Excerpts from a dataset
------------------------------------
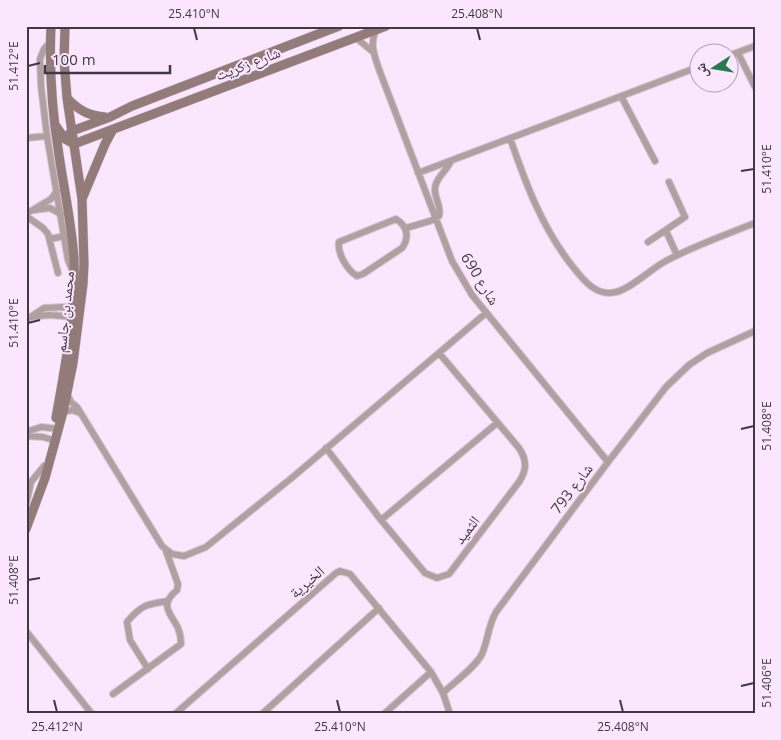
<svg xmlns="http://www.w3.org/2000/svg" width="781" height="740" font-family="'Open Sans','Noto Naskh Arabic',sans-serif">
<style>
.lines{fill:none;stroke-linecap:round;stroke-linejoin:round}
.street-casing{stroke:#d5c4d8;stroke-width:8}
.secondary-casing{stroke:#d5c4d8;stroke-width:10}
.street{stroke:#b1a09f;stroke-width:6}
.secondary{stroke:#937b79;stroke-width:9}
.ticks{fill:none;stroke:#413843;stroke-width:2}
.labels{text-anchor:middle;stroke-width:4;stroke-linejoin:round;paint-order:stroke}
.street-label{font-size:15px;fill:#413843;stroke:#fae7fd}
.neatline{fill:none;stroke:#413843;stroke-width:2}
.ticks-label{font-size:12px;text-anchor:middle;fill:#413843}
</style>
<rect width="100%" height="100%" fill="#fae7fd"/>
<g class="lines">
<!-- street casing -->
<g class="street-casing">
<path id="street" d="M376,30c-7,15 -1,27 4,42l72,189 20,34 136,167
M356,38l16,13
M50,42l-6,7 -4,10 1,27 6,50 21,124 5,12
M738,53l17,34
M728,56l27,-10
M621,96l34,65
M26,138l21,-2
M510,138c16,46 32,90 63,129 11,14 24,30 43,25 14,-3 34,-22 48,-30 29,-16 61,-27 91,-39
M418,173l280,-106
M34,210l16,-2 11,6
M26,214l25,-15 6,-8
M26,216l17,12 5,6 10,39
M396,219c11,7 14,18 6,29l-39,26 -6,2c-10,-6 -20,-23 -18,-34z
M406,228l24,-7 9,-5c3,-10 -5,-18 -4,-28 1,-11 12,-17 16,-27
M666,231l11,24
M50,239l15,-3
M648,242l37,-25 -16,-35
M31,317l18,-2 26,2
M26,320l18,-12 20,-1 12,1
M67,394l4,8 6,5 85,139 10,8 12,2 22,-9 88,-71 192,-163
M63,412l9,-2 8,3
M26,432l15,-5 18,2
M26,436l17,1 13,4
M326,448l55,72 44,53 12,5 12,-4 70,-92c8,-12 8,-22 0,-34l-80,-95
M26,505l5,-23 13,-16
M381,520l116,-97
M26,631l66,83
M148,669l-18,-29 -3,-18c14,-17 20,-18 41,-21
M443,693c12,-12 31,-24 39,-39 6,-14 6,-28 14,-42l112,-150 58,-75 23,-22 18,-12 48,-22
M113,694l68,-50c0,-5 -1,-11 -3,-16 -7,-15 -20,-22 -1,-38l1,-6 -12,-33
M175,714l161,-141 4,-2 10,3 81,98 12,21 7,21
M262,714l117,-106
M384,714l47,-42"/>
</g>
<!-- secondary casing -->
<g class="secondary-casing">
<path id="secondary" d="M51,26c-2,44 1,86 8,129 5,35 13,70 15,105 2,53 -9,106 -18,158
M67,98c11,12 22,18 38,19
M56,126l9,13 9,5 312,-118
M69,134l3,-3 38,-14 22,-11 207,-80
M82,199l23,-55 7,-13
M26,529l19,-51 18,-66 10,-49 10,-79 1,-20 -2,-65 -15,-101 -3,-38 1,-34"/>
</g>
<!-- street -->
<use href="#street" class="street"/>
<!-- secondary -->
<use href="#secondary" class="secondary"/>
</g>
<!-- ticks -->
<path class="ticks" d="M194,28l3,12M477,28l3,12M28,66l12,-3M741,171l13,-2M28,323l12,-3M741,429l13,-3M28,580l12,-2M741,686l13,-3M54,700l3,12M337,700l3,12M620,700l3,12"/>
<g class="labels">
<!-- street labels -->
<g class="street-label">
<text transform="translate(248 64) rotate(-21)" y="5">شارع زكريت</text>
<text transform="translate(480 279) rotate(58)" y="5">شارع 690</text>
<text transform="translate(65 312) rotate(-84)" y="5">محمد بن جاسم</text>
<text transform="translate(572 489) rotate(-53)" y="5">شارع 793</text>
<text transform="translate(467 530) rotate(-52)" y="5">الثميد</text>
<text transform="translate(307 582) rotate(-41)" y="5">الخيرية</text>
</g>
</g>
<!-- border -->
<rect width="781" height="740" fill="none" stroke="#fae7fd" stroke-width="55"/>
<!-- north arrow -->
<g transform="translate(714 68) rotate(258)"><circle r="24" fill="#fae7fd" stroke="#b0a1b3"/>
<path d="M0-4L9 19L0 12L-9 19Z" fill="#277c4e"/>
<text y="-8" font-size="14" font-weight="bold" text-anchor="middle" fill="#413843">ش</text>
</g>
<!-- scale -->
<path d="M45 65v8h125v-8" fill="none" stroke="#413843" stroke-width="2.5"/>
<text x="52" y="65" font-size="15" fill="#413843" stroke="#fae7fd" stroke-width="4" paint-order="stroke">100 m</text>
<rect x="28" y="28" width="726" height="684" class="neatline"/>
<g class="ticks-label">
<text x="194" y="18">25.410°N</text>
<text x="477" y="18">25.408°N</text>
<text transform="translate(14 66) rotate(-90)" y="4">51.412°E</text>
<text transform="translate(767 169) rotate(-90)" y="4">51.410°E</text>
<text transform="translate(14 323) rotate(-90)" y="4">51.410°E</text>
<text transform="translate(767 426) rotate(-90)" y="4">51.408°E</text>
<text transform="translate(14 580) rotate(-90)" y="4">51.408°E</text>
<text transform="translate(767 683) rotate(-90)" y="4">51.406°E</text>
<text x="57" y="731">25.412°N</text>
<text x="340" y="731">25.410°N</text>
<text x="623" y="731">25.408°N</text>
</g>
</svg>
------------------------------------
Your objective ▸
Set down every record exactly, without the pictures.

Response for this exercise ▸
<svg xmlns="http://www.w3.org/2000/svg" width="781" height="740" font-family="'Open Sans','Noto Naskh Arabic',sans-serif">
<style>
.lines{fill:none;stroke-linecap:round;stroke-linejoin:round}
.street-casing{stroke:#d5c4d8;stroke-width:8}
.secondary-casing{stroke:#d5c4d8;stroke-width:10}
.street{stroke:#b1a09f;stroke-width:6}
.secondary{stroke:#937b79;stroke-width:9}
.ticks{fill:none;stroke:#413843;stroke-width:2}
.labels{text-anchor:middle;stroke-width:4;stroke-linejoin:round;paint-order:stroke}
.street-label{font-size:15px;fill:#413843;stroke:#fae7fd}
.neatline{fill:none;stroke:#413843;stroke-width:2}
.ticks-label{font-size:12px;text-anchor:middle;fill:#413843}
</style>
<rect width="100%" height="100%" fill="#fae7fd"/>
<g class="lines">
<!-- street casing -->
<g class="street-casing">
<path id="street" d="M376,30c-7,15 -1,27 4,42l72,189 20,34 136,167
M356,38l16,13
M50,42l-6,7 -4,10 1,27 6,50 21,124 5,12
M738,53l17,34
M728,56l27,-10
M621,96l34,65
M26,138l21,-2
M510,138c16,46 32,90 63,129 11,14 24,30 43,25 14,-3 34,-22 48,-30 29,-16 61,-27 91,-39
M418,173l280,-106
M34,210l16,-2 11,6
M26,214l25,-15 6,-8
M26,216l17,12 5,6 10,39
M396,219c11,7 14,18 6,29l-39,26 -6,2c-10,-6 -20,-23 -18,-34z
M406,228l24,-7 9,-5c3,-10 -5,-18 -4,-28 1,-11 12,-17 16,-27
M666,231l11,24
M50,239l15,-3
M648,242l37,-25 -16,-35
M31,317l18,-2 26,2
M26,320l18,-12 20,-1 12,1
M67,394l4,8 6,5 85,139 10,8 12,2 22,-9 88,-71 192,-163
M63,412l9,-2 8,3
M26,432l15,-5 18,2
M26,436l17,1 13,4
M326,448l55,72 44,53 12,5 12,-4 70,-92c8,-12 8,-22 0,-34l-80,-95
M26,505l5,-23 13,-16
M381,520l116,-97
M26,631l66,83
M148,669l-18,-29 -3,-18c14,-17 20,-18 41,-21
M443,693c12,-12 31,-24 39,-39 6,-14 6,-28 14,-42l112,-150 58,-75 23,-22 18,-12 48,-22
M113,694l68,-50c0,-5 -1,-11 -3,-16 -7,-15 -20,-22 -1,-38l1,-6 -12,-33
M175,714l161,-141 4,-2 10,3 81,98 12,21 7,21
M262,714l117,-106
M384,714l47,-42"/>
</g>
<!-- secondary casing -->
<g class="secondary-casing">
<path id="secondary" d="M51,26c-2,44 1,86 8,129 5,35 13,70 15,105 2,53 -9,106 -18,158
M67,98c11,12 22,18 38,19
M56,126l9,13 9,5 312,-118
M69,134l3,-3 38,-14 22,-11 207,-80
M82,199l23,-55 7,-13
M26,529l19,-51 18,-66 10,-49 10,-79 1,-20 -2,-65 -15,-101 -3,-38 1,-34"/>
</g>
<!-- street -->
<use href="#street" class="street"/>
<!-- secondary -->
<use href="#secondary" class="secondary"/>
</g>
<!-- ticks -->
<path class="ticks" d="M194,28l3,12M477,28l3,12M28,66l12,-3M741,171l13,-2M28,323l12,-3M741,429l13,-3M28,580l12,-2M741,686l13,-3M54,700l3,12M337,700l3,12M620,700l3,12"/>
<g class="labels">
<!-- street labels -->
<g class="street-label">
<text transform="translate(248 64) rotate(-21)" y="5">شارع زكريت</text>
<text transform="translate(480 279) rotate(58)" y="5">شارع 690</text>
<text transform="translate(65 312) rotate(-84)" y="5">محمد بن جاسم</text>
<text transform="translate(572 489) rotate(-53)" y="5">شارع 793</text>
<text transform="translate(467 530) rotate(-52)" y="5">الثميد</text>
<text transform="translate(307 582) rotate(-41)" y="5">الخيرية</text>
</g>
</g>
<!-- border -->
<rect width="781" height="740" fill="none" stroke="#fae7fd" stroke-width="55"/>
<!-- north arrow -->
<g transform="translate(714 68) rotate(258)"><circle r="24" fill="#fae7fd" stroke="#b0a1b3"/>
<path d="M0-4L9 19L0 12L-9 19Z" fill="#277c4e"/>
<text y="-8" font-size="14" font-weight="bold" text-anchor="middle" fill="#413843">ش</text>
</g>
<!-- scale -->
<path d="M45 65v8h125v-8" fill="none" stroke="#413843" stroke-width="2.5"/>
<text x="52" y="65" font-size="15" fill="#413843" stroke="#fae7fd" stroke-width="4" paint-order="stroke">100 m</text>
<rect x="28" y="28" width="726" height="684" class="neatline"/>
<g class="ticks-label">
<text x="194" y="18">25.410°N</text>
<text x="477" y="18">25.408°N</text>
<text transform="translate(14 66) rotate(-90)" y="4">51.412°E</text>
<text transform="translate(767 169) rotate(-90)" y="4">51.410°E</text>
<text transform="translate(14 323) rotate(-90)" y="4">51.410°E</text>
<text transform="translate(767 426) rotate(-90)" y="4">51.408°E</text>
<text transform="translate(14 580) rotate(-90)" y="4">51.408°E</text>
<text transform="translate(767 683) rotate(-90)" y="4">51.406°E</text>
<text x="57" y="731">25.412°N</text>
<text x="340" y="731">25.410°N</text>
<text x="623" y="731">25.408°N</text>
</g>
</svg>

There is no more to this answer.